The nation's other large wireless carriers, including Sprint PCS, T-Mobile USA and Nextel Communications, will likely ramp up efforts to stay competitive with the new company. A possible scenario could include more roaming deals or a possible merger between Verizon and Sprint because both operate on the same technology. It is also possible that the new Cingular-AT&T Wireless company could snap up T-Mobile, which operates on the same network technology, experts said.

In the highly competitive, relatively new wireless phone industry, consumers have benefited from an array of pricing deals and calling plans - while carriers have struggled with profitability. Greater consolidation will mean carriers could improve profitability. Also, consumers are likely to see fewer deals in the future.

"Down the road, I think it will mean less price competition if it gets down to less than four competitors," said Bill Hardekopf, chief executive of Cellupdate.com, a consumer information Web site. "Right now, there will be five, and I think consumers will reap the benefit of a very strong competitive industry."

In what analysts have described as the telecommunications' version of 1948's "Dewey Defeats Truman" headlines, many news organizations ran stories yesterday morning that reported AT&T Wireless was leaning toward a buyout offer from Vodafone Group PLC of Britain. On Monday evening, Vodafone said it was willing to raise its $38 billion cash bid for the Redmond, Wash., company, but a deal was not expected to be announced until yesterday morning at the earliest.

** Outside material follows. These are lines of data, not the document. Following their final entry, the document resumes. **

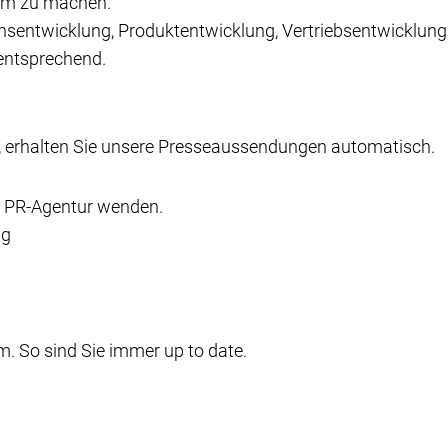
sam zu machen.
entwicklung, Produktentwicklung, Vertriebsentwicklung e
entsprechend.
, erhalten Sie unsere Presseaussendungen automatisch.
e PR-Agentur wenden.
ig
. So sind Sie immer up to date.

With no agreement in place, Cingular swept in with a final early Tuesday morning bid of $15 a share - far surpassing AT&T Wireless' stock price of $11.82 at the market close Friday. AT&T Wireless' stock price, which has steadily climbed with talks of a possible merger, closed at $13.78 a share yesterday on the New York Stock Exchange.

Vodafone did not match the offer.

"This is great news for America's wireless users," said Stan Sigman, president and chief executive officer of Atlanta-based Cingular. "This combination is expected to create customer benefits and growth prospects neither company could have achieved on its own, and will mean better coverage, improved reliability, enhanced call quality and a wide array of new and innovative services for consumers."

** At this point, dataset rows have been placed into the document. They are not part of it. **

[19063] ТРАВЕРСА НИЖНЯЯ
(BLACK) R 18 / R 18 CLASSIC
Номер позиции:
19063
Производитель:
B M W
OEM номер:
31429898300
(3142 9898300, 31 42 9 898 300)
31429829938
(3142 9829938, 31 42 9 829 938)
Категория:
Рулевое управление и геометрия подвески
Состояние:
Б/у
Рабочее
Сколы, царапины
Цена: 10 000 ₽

Analysts expect the combined company will likely cut $2 billion a year from its operational costs by 2006, partly by laying off thousands of employees. A larger, leaner company will also have the resources to improve its advanced wireless data services, offer more innovative products to consumers and move more quickly toward upgrading to so-called third-generation services that will allow for high-speed Internet access.

Subject to the approval of AT&T Wireless shareholders and federal regulatory authorities, the merger is expected to be completed as early as late this year. The transition could provide Verizon Wireless, with the highest customer satisfaction ratings among the current six carriers, enough time to catch up and pass the new giant, analysts said.

Merging AT&T Wireless with Cingular - a joint venture of SBC Communications Inc. and BellSouth Corp. - could pose other problems. AT&T Wireless has experienced several difficulties over the past year, including service disruptions when it switched to a new network. A new federal rule that allowed wireless consumers to switch carriers and keep their cell phone numbers also caused the company to lose customers.

Last quarter, Cingular and AT&T Wireless added a combined 770,000 subscribers, while Verizon Wireless added 1.5 million. Some expect Verizon Wireless to regain the upper hand.

"For the time being, AT&T and Cingular will tread water for a year," said Roger Entner, a Yankee Group telecom analyst. "Verizon will plow along and catch up with them in a year or year and a half. Even at its current growth rates, Verizon would surpass the combined new entity in less than three years."